Re: Remaining things to remove mostly per the 80/20 rule
hga@xxxxxx 11 Aug 2019 19:27 UTC
>From: Lassi Kortela <xxxxxx@lassi.io>
>Date: Sunday, August 11, 2019 10:10 AM
>> user-login-name, which as Lassi notes, "is reliably accomplished
>> via (user-info:name (user-info (user-uid)))", that the passwd
>> database is the source of truth, but the routines that query it can
>> be overridden with e.g. a LD_PRELOAD hack. John agreed
>> user-login-name should go, I will add a note pointing out Lassi's
>> alternative.
> Thanks! (getenv "USER") is the other possible route. Forcing users
> to pick one of those two manual routes instead of having an abstract
> (user-login-name) procedure makes things more explicit.
I hang on to your every word ^_^.
R7RS has SRFI-98's (get-environment-variable name), but per a check
just now I don't think any previous Scheme standard has one.

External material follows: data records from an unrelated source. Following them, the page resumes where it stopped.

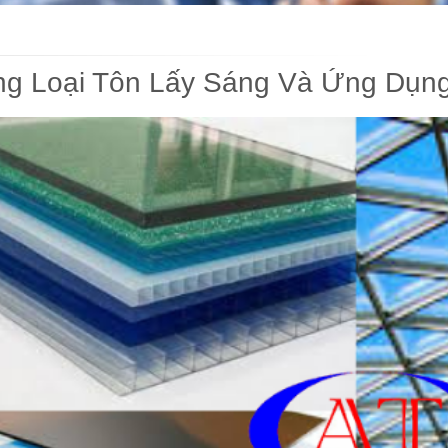
g Loại Tôn Lấy Sáng Và Ứng Dụn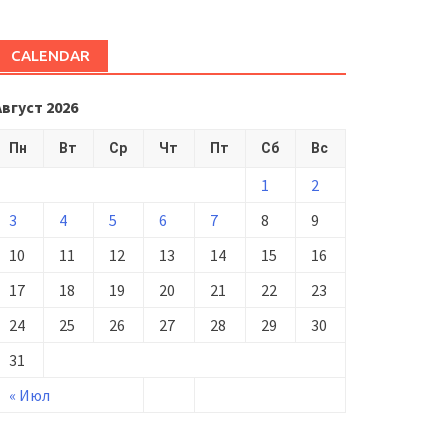
CALENDAR
Август 2026
Пн
Вт
Ср
Чт
Пт
Сб
Вс
1
2
3
4
5
6
7
8
9
10
11
12
13
14
15
16
17
18
19
20
21
22
23
24
25
26
27
28
29
30
31
« Июл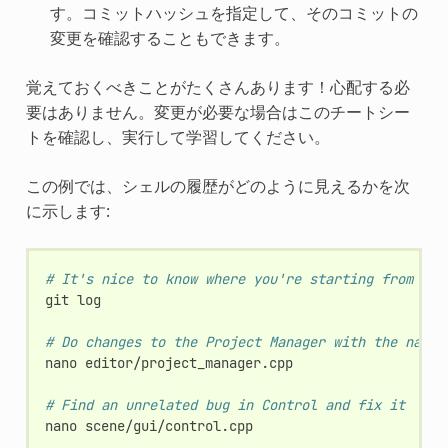
す。コミットハッシュを指定して、そのコミットの
変更を確認することもできます。
覚えておくべきことがたくさんあります！心配する必
要はありません。変更が必要な場合はこのチートシー
トを確認し、実行して学習してください。
この例では、シェルの履歴がどのように見えるかを次
に示します:
# It's nice to know where you're starting from
git
log

# Do changes to the Project Manager with the nano 
nano
editor/project_manager.cpp

# Find an unrelated bug in Control and fix it
nano
scene/gui/control.cpp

So it
looks like I should add mention of the above, but specifying both
these sources and "(get-environment-variable "USER")".
> [ Windows. ]
>> I originally advocated against all of 3.6 User and group database
>> access, user-info and group-info, but there are solid arguments for
>> them including the above observation by Lassi.
> We could also put all the user/group database procedures in their own
> SRFI. I think they are pretty well isolated from other OS interfaces.

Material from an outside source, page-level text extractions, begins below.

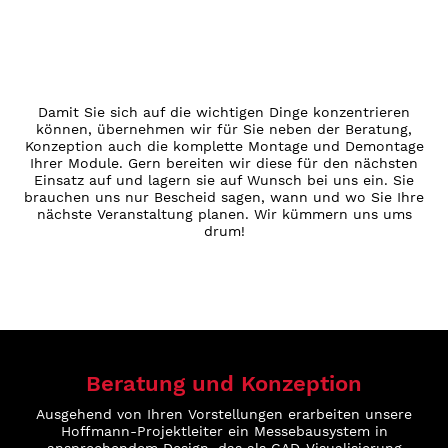
Damit Sie sich auf die wichtigen Dinge konzentrieren
können, übernehmen wir für Sie neben der Beratung,
Konzeption auch die komplette Montage und Demontage
Ihrer Module. Gern bereiten wir diese für den nächsten
Einsatz auf und lagern sie auf Wunsch bei uns ein. Sie
brauchen uns nur Bescheid sagen, wann und wo Sie Ihre
nächste Veranstaltung planen. Wir kümmern uns ums
drum!
Beratung und Konzeption
Ausgehend von Ihren Vorstellungen erarbeiten unsere
Hoffmann-Projektleiter ein Messebausystem in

I don't think there's a positive payoff in the suggested proliferation
of SRFIs. They're isolated, but they still require jumping down to
the world of C, and might as well be bundled with this base POSIX SRFI.
> Things that deal with user/group _numbers_ pertaining to the current
> process, such as (user-uid) et.al., should probably be in the same
> SRFI as the process and signal stuff.
They're very useful at this base POSIX SRFI level for e.g. logging, so
I think they should stay here, and have the processes SRFI(s) require
at least some specific subset of procedures in this SRFI.